WHAT YOU SHOULD DO:
The answer must consist of every line from the data that holds "lançados".

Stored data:
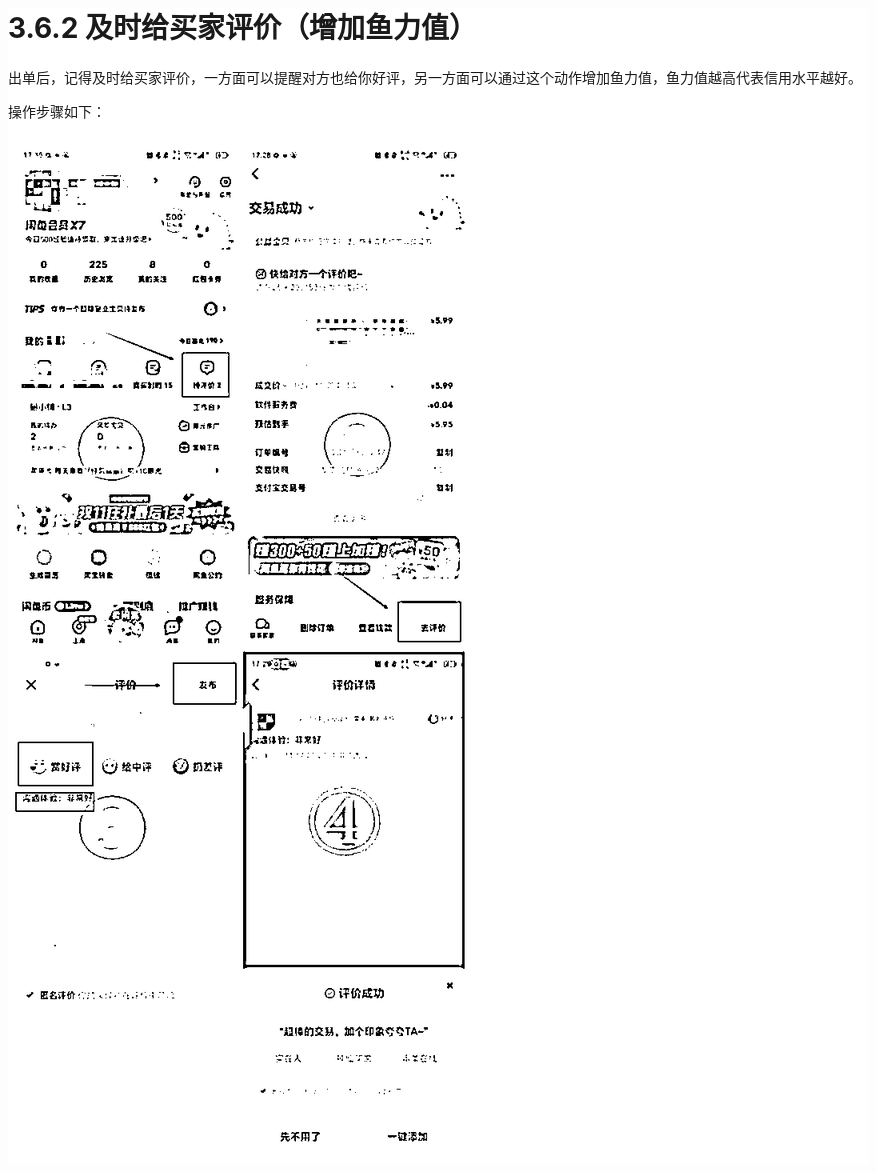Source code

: # 3.6.2 及时给买家评价（增加鱼力值）

出单后，记得及时给买家评价，一方面可以提醒对方也给你好评，另一方面可以通过这个动作增加鱼力值，鱼力值越高代表信用水平越好。

操作步骤如下：

![](img/c44259d0318bc5797b080b0432b36374.png)
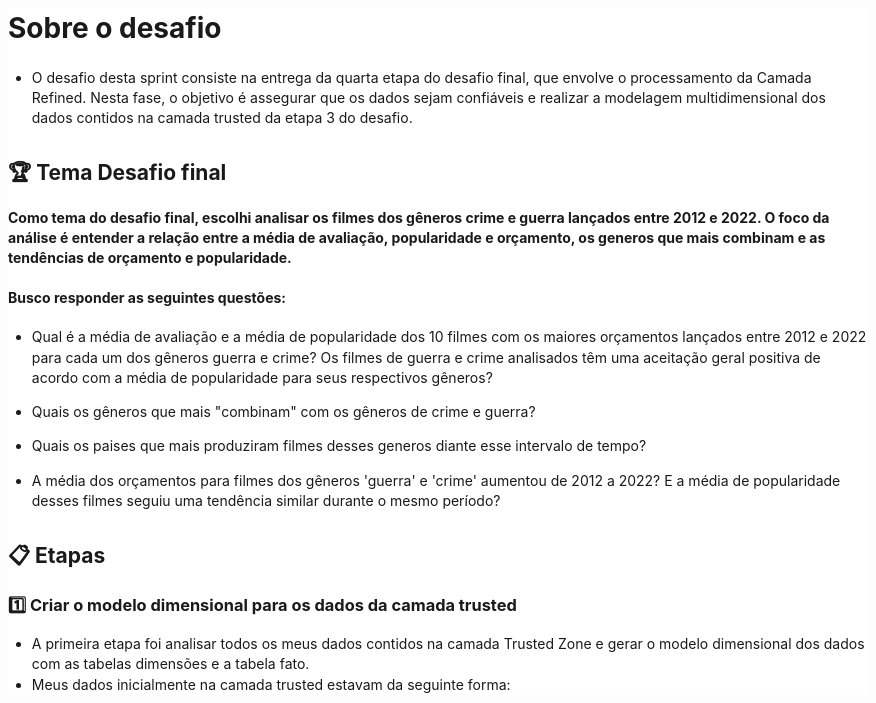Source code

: # Sobre o desafio
- O desafio desta sprint consiste na entrega da quarta etapa do desafio final, que envolve o processamento da Camada Refined. Nesta fase, o objetivo é assegurar que os dados sejam confiáveis e realizar a modelagem multidimensional dos dados contidos na camada trusted da etapa 3 do desafio.
    
## 🏆 Tema Desafio final

#### Como tema do desafio final, escolhi analisar os filmes dos gêneros crime e guerra lançados entre 2012 e 2022. O foco da análise é entender a relação entre a média de avaliação, popularidade e orçamento, os generos que mais combinam e as tendências de orçamento e popularidade.

#### Busco responder as seguintes questões:

- Qual é a média de avaliação e a média de popularidade dos 10 filmes com os maiores orçamentos lançados entre 2012 e 2022 para cada um dos gêneros guerra e crime? Os filmes de guerra e crime analisados têm uma aceitação geral positiva de acordo com a média de popularidade para seus respectivos gêneros?

- Quais os gêneros que mais "combinam" com os gêneros de crime e guerra? 

- Quais os paises que mais produziram filmes desses generos diante esse intervalo de tempo?

- A média dos orçamentos para filmes dos gêneros 'guerra' e 'crime' aumentou de 2012 a 2022? E a média de popularidade desses filmes seguiu uma tendência similar durante o mesmo período?
    
## 📋 Etapas

### 1️⃣ Criar o modelo dimensional para os dados da camada trusted

- A primeira etapa foi analisar todos os meus dados contidos na camada Trusted Zone e gerar o modelo dimensional dos dados com as tabelas dimensões e a tabela fato. 
- Meus dados inicialmente na camada trusted estavam da seguinte forma: 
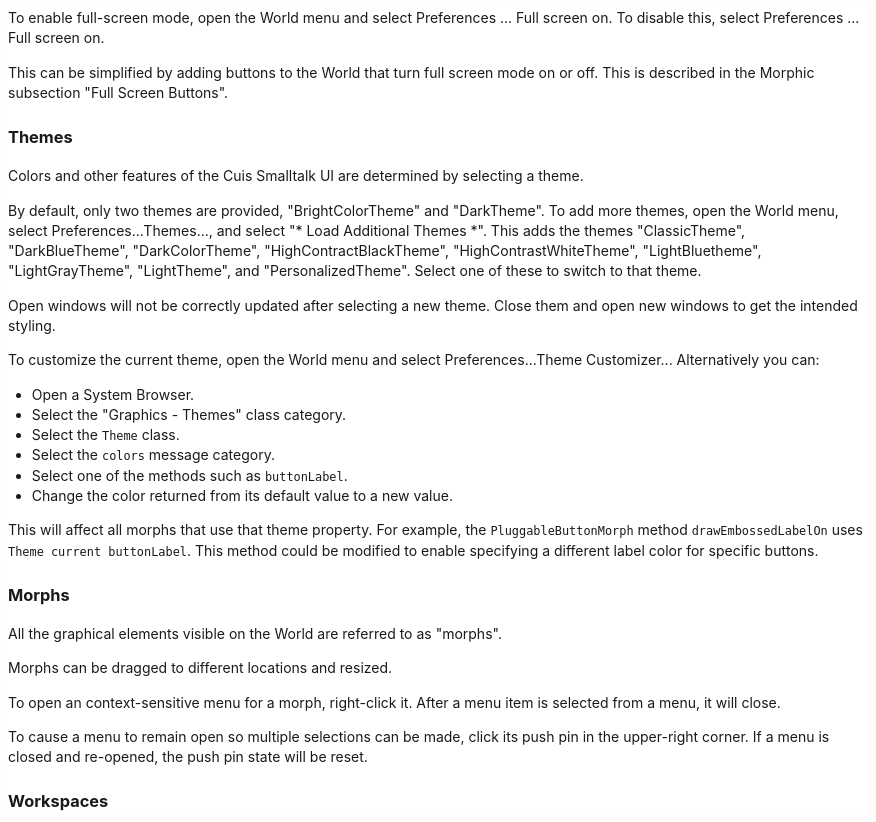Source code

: To enable full-screen mode, open the World menu
and select Preferences ... Full screen on.
To disable this, select Preferences ... Full screen on.

This can be simplified by adding buttons to the World
that turn full screen mode on or off.
This is described in the Morphic subsection "Full Screen Buttons".

### Themes

Colors and other features of the Cuis Smalltalk UI
are determined by selecting a theme.

By default, only two themes are provided, "BrightColorTheme" and "DarkTheme".
To add more themes, open the World menu, select Preferences...Themes...,
and select "\* Load Additional Themes \*".
This adds the themes "ClassicTheme", "DarkBlueTheme", "DarkColorTheme",
"HighContractBlackTheme", "HighContrastWhiteTheme", "LightBluetheme",
"LightGrayTheme", "LightTheme", and "PersonalizedTheme".
Select one of these to switch to that theme.

Open windows will not be correctly updated after selecting a new theme.
Close them and open new windows to get the intended styling.

To customize the current theme, open the World menu
and select Preferences...Theme Customizer...
Alternatively you can:

- Open a System Browser.
- Select the "Graphics - Themes" class category.
- Select the `Theme` class.
- Select the `colors` message category.
- Select one of the methods such as `buttonLabel`.
- Change the color returned from its default value to a new value.

This will affect all morphs that use that theme property.
For example, the `PluggableButtonMorph` method `drawEmbossedLabelOn`
uses `Theme current buttonLabel`.
This method could be modified to enable
specifying a different label color for specific buttons.

### Morphs

All the graphical elements visible on the World are referred to as "morphs".

Morphs can be dragged to different locations and resized.

To open an context-sensitive menu for a morph, right-click it.
After a menu item is selected from a menu, it will close.

To cause a menu to remain open so multiple selections can be made,
click its push pin in the upper-right corner.
If a menu is closed and re-opened, the push pin state will be reset.

### Workspaces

RESPONSE FOR THIS EXERCISE:
#### Como tema do desafio final, escolhi analisar os filmes dos gêneros crime e guerra lançados entre 2012 e 2022. O foco da análise é entender a relação entre a média de avaliação, popularidade e orçamento, os generos que mais combinam e as tendências de orçamento e popularidade.
- Qual é a média de avaliação e a média de popularidade dos 10 filmes com os maiores orçamentos lançados entre 2012 e 2022 para cada um dos gêneros guerra e crime? Os filmes de guerra e crime analisados têm uma aceitação geral positiva de acordo com a média de popularidade para seus respectivos gêneros?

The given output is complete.